The correspondence at this ratio of the Wessex twelve-hynde wergeld with the Frankish wergeld of 200 gold solidi, and of the Mercian twelve-hynde wergeld with the other Continental wergelds of 160 gold solidi, is sufficiently striking to be taken into account in any speculation as to the respective origins of the West Saxon and Mercian invading tribes. But that is not the object of this essay. It is enough to have noted a fact which may or may not turn out to be of some historical significance.
The value of the wergelds to this inquiry consists in the light they throw upon the solidarity of tribal society and the position in social rank of the various classes of Anglo-Saxon society. But we have yet to examine the laws of the Kentish kings, and it will be best to suspend any further judgment on these points until this remaining part of our task has been done.
CHAPTER XIV.
THE LAWS OF THE KENTISH KINGS.
I. DISTINCTION FROM ANGLO-SAXON LAWS, A.D. 596-696.
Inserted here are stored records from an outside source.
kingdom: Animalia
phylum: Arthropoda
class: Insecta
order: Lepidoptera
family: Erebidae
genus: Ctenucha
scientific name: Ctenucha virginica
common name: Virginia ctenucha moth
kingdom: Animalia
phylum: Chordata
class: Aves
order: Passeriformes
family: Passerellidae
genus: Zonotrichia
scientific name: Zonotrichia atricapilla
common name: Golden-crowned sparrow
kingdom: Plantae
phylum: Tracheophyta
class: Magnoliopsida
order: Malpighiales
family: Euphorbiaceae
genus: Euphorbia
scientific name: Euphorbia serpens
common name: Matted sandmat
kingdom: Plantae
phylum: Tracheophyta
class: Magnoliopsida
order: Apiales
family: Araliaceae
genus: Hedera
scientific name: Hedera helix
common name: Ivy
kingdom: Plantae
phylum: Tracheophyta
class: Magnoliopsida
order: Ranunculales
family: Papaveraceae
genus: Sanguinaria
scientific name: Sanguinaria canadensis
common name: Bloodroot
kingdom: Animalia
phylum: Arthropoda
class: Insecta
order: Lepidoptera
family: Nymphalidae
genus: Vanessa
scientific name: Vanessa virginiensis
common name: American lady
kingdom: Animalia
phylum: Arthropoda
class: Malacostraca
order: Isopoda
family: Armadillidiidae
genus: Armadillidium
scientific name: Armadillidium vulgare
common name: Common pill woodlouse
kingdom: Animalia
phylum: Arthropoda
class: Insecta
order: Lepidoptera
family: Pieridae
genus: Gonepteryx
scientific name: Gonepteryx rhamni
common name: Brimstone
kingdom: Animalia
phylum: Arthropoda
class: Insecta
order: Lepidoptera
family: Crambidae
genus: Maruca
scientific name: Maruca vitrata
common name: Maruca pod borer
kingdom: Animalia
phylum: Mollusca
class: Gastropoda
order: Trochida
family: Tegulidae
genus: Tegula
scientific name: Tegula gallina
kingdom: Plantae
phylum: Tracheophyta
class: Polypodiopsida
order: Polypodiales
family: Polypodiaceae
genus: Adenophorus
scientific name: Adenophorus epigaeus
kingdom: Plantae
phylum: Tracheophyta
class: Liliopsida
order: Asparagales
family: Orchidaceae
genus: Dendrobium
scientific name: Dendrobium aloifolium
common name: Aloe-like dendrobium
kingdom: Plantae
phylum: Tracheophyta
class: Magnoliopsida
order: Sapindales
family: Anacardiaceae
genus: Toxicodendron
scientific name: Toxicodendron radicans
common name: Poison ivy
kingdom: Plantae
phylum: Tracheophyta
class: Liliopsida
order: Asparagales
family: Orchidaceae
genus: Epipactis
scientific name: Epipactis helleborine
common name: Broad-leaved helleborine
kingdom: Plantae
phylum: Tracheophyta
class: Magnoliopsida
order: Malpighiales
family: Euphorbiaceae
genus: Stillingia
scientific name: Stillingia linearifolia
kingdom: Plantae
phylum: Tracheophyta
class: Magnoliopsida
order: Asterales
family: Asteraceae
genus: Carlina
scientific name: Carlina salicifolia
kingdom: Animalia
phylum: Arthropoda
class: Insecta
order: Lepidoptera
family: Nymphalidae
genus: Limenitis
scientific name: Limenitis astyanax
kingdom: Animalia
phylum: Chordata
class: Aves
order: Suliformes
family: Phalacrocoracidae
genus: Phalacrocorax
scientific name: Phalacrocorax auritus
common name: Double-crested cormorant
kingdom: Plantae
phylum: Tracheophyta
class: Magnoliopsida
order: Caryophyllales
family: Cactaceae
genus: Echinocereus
The laws of the Kentish kings, if they had been on all fours with the other Anglo-Saxon laws, would have taken back the general evidence for Anglo-Saxon custom another hundred years earlier than the Laws of Ine, and nearer the time of the conquest of Britain. As it is, however, they have to be treated as in part exceptional.
Belgic agriculture.
It is very probable that for a long period the proximity of Kent to the Continent had resulted in the approximation of its social and economic conditions to those of the opposite shore of the Channel. The south-east corner of Britain was described by Cæsar as having been colonised by Belgæ and as having been for some time under Belgic rule. The Belgic tribes were the furthest advanced of Celtic tribes and, according to Cæsar, had fostered agriculture, while his informants spoke of the interior of Britain as pastoral.